To prevent electoral chaos, Legislature needs replacement for ranked-choice voting

Ranked-choice voting (RCV) advocates, in their earnest effort to improve the state’s politics, have created a circumstance that threatens to badly damage our electoral system.

These advocates acted irresponsibly when they crafted referendum language that does not pass muster with the Maine Constitution. As the Maine Supreme Judicial Court opined last year, RCV’s requirement that a candidate receive a majority of votes through its complex series of calculations is contrary to the Maine Constitution’s specific provisions allowing simply a plurality. This means that any candidate who loses through RCV tabulation will have sufficient grounds to challenge the system in court, virtually assuring chaos. RCV advocates should have done due diligence on their own proposal before putting it in front of voters.

Because RCV advocates failed to create a law that is, well, legal, the Maine Legislature last year took the responsible step to delay implementation of RCV until the Constitution was amended to allow for it. This is a tremendously high bar, so high that it would be accurate to say the Legislature effectively repealed ranked-choice voting. This saved Maine from a potential electoral meltdown.

George Danby | BDN

Once again, however, RCV proponents are acting irresponsibly, with a startling disregard for the integrity of our electoral system. RCV proponents are gathering signatures for a people’s veto of the Legislature’s repeal bill.

By Maine law, once proponents get enough signatures to force the veto of the repeal on the ballot, the Legislature’s repeal of RCV is temporarily halted. This means that, once signatures are submitted, ranked-choice voting is once again the law of the land, until the people’s veto is voted on in June.

Long story short, if RCV proponents turn in their signatures, we will choose our primary candidates in June by ranked-choice voting.

If these signatures are turned in, the June election will descend into chaos. Maine’s electoral system will simply not be able to handle the additional burdens of ranked-choice voting.

Have you ever had to explain RCV to anyone? It’s not easy. Now imagine more than 600 municipalities all over Maine, at 9 o’clock on a Tuesday night in June, handling the complex multi-round process of RCV in town halls all across Maine.

It’s going to be a disaster.

The Legislature would need to inject a massive amount of funding into the secretary of state’s budget to create a workable RCV tabulating system, something they clearly aren’t going to do. So towns are left on their own to figure this out.

The day after the election, if results are even available then, we’ll have a series of electoral outcomes that the average person will not be able to explain. This, on its own, should have been a warning to RCV advocates. It’s challenging enough to get people to participate in our elections already, adding this complexity will further alienate the average Mainer from the people they ostensibly elect.

And what about recounts? To my knowledge, there is no provision spelled out yet for handling RCV recounts, which happen in close races every election year.

The best hope for the integrity of our electoral system in the short term is that RCV proponents fail to get the necessary signatures to get the people’s veto on the ballot.

But if the signatures are turned in by the end of January deadline, the Legislature faces a stark choice: they can do nothing and allow RCV to become law starting in June, or they can withdraw their repeal, and replace it with a different system that negates the need for RCV altogether.

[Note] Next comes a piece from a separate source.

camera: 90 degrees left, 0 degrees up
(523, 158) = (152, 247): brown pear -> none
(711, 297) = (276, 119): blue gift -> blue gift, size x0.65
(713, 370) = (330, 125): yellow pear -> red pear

What exactly to replace RCV with is a complicated question. The most obvious answer would be a traditional runoff system, where the top two contenders in an election with no majority winner would face off in a separate election. This is what is done in other states, as well as in Lewiston’s mayoral elections. The Maine Constitution’s plurality provision would still force a constitutional amendment to implement this, though.

This is not going to be easy.

In order to stop RCV and its ensuing chaos, the Legislature will have to come up with a suitable replacement for our current system that passes the constitutional test and has enough bipartisan support to garner a two-thirds vote for emergency implementation, to make sure RCV does not happen in June.

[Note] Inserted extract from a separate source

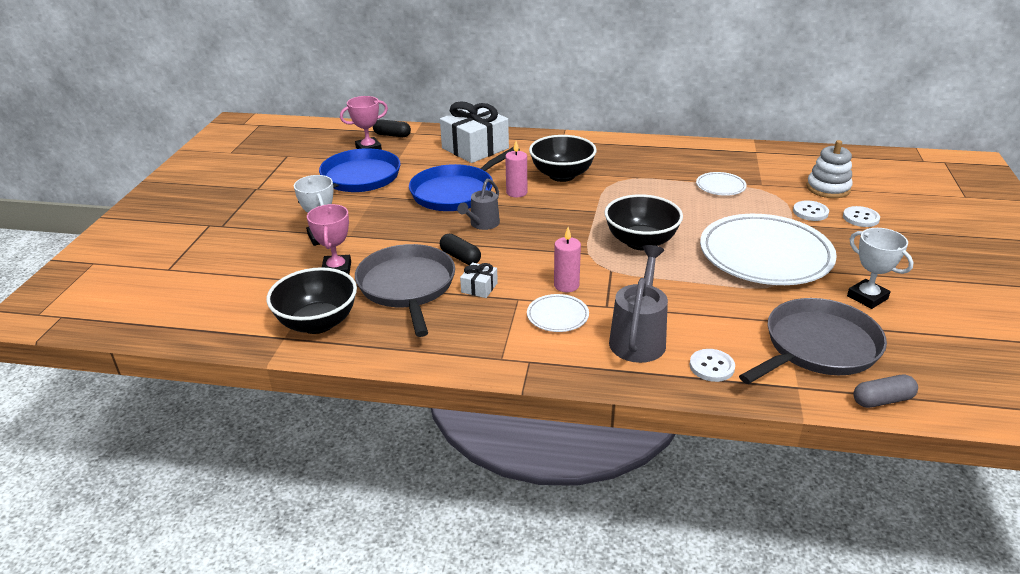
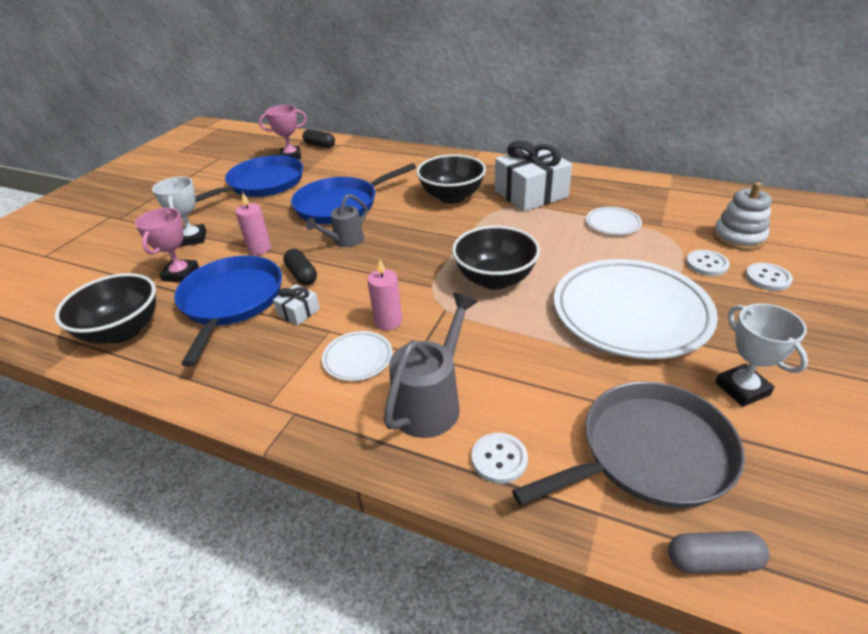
camera: 15 degrees right, 5 degrees up
(407, 287) = (231, 301): grey pan -> blue pan
(475, 148) = (385, 163): white gift -> white gift (530, 194)
(516, 192) = (397, 210): pink candle -> pink candle (259, 249)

An extremely high hill to climb.

Regardless of the difficulty, something has to be done. A sense of urgency is needed to motivate lawmakers from both sides of the aisle to act in the best interest of our state and ensure ranked-choice voting does not become law.

Or just hope the signatures don’t come in by deadline.

 

Lance Dutson

About Lance Dutson

Lance Dutson, a principal of Red Hill Strategies, is a Republican communications consultant. He has served on the campaign teams of U.S. Sens. Susan Collins and Kelly Ayotte, as well as the Maine Republican Party.